For the past 40 years, Florida TaxWatch has published an annual report identifying some of the areas where turkey projects are taking place.
Florida TaxWatch identified 621 items on this year’s list that cost Florida taxpayers approximately $830 million.
“These are expenditures that circumvent or violate established budget procedures and legislative and public oversight,” the report states.
A cleaner version is:

TaxWatch leadership contends that most of these projects involve issues that should be decided by local governments, not state legislatures.
Despite Republicans controlling Florida’s House and Senate and repeatedly calling for a slimmer budget, TaxWatch says elected officials have approved more local projects than ever before.
Here’s some of the breakdown from TaxWatch:
Members of the House and Senate have submitted more than 5,600 project requests totaling $12.5 billion, an average of 35 requests and $78 million per member. These totals exceed last year’s total of 5,100 requests worth $11.7 billion.
The fiscal year 2026-27 budget includes approximately 2,000 local member projects worth $2.7 billion. Nearly all Congressional projects in the budget were requested by both House members and senators, so the average senator received funding for approximately 45 projects (worth $60 million) and the average House member received funding for 15 projects (worth $20 million).
Where do these low-budget turkeys come from?
Construction of higher education. On the TaxWatch list, 11 university projects ($76.8 million) and 11 university projects ($71.7 million) received funding despite not being on the legally required priority list. Meanwhile, some of the top projects did not receive funding.
No improvement in water quality was observed. For the second year in a row, Congress allocated all $380 million in Water Quality Improvement Grant Program funds to 344 individual member projects, using an implementing bill that overrode a competitive, standards-based process that Congress itself created.
Wasteful spending on local parks, historic preservation, cultural facilities, library construction, and local transportation projects.
Millions of dollars in public funds were spent with no formal selection criteria, no competitive rankings, and limited accountability for results, TaxWatch found.
The total amount will reach $441.1 million, as well as hundreds of additional projects in housing and community development, law enforcement, fire protection, emergency management, education, workforce development, and more.

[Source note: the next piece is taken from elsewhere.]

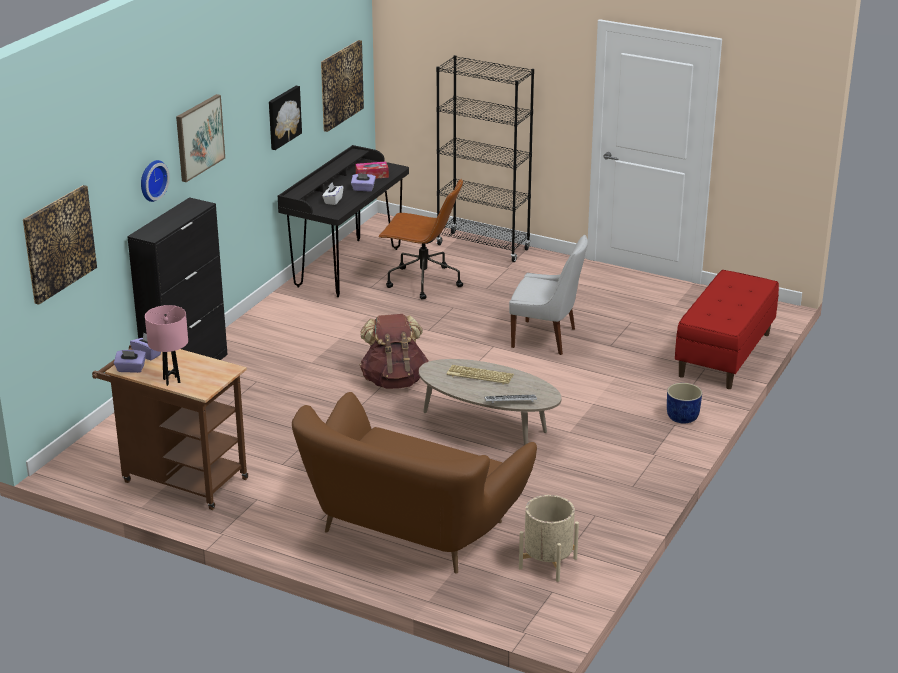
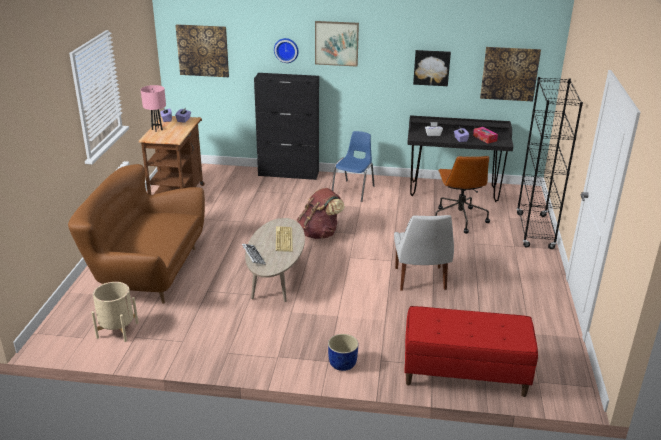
camera: 70 degrees right, 0 degrees up
none -> blue chair [332,131,375,202]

Regarding the state’s long-term fiscal outlook, TaxWatch researchers say that if the number of wasteful items continues to increase, the state will face a budget shortfall.
“Many in the Florida Legislature have rightly criticized local governments for their rapid property tax and budget growth and wasteful and inefficient spending,” an excerpt from the report reads. “Yet, lawmakers continue to request and fund billions of dollars for projects back in their districts to reward local governments that may not adequately protect taxpayers. And while many of these projects are worthwhile, many more are not priorities or even essential.”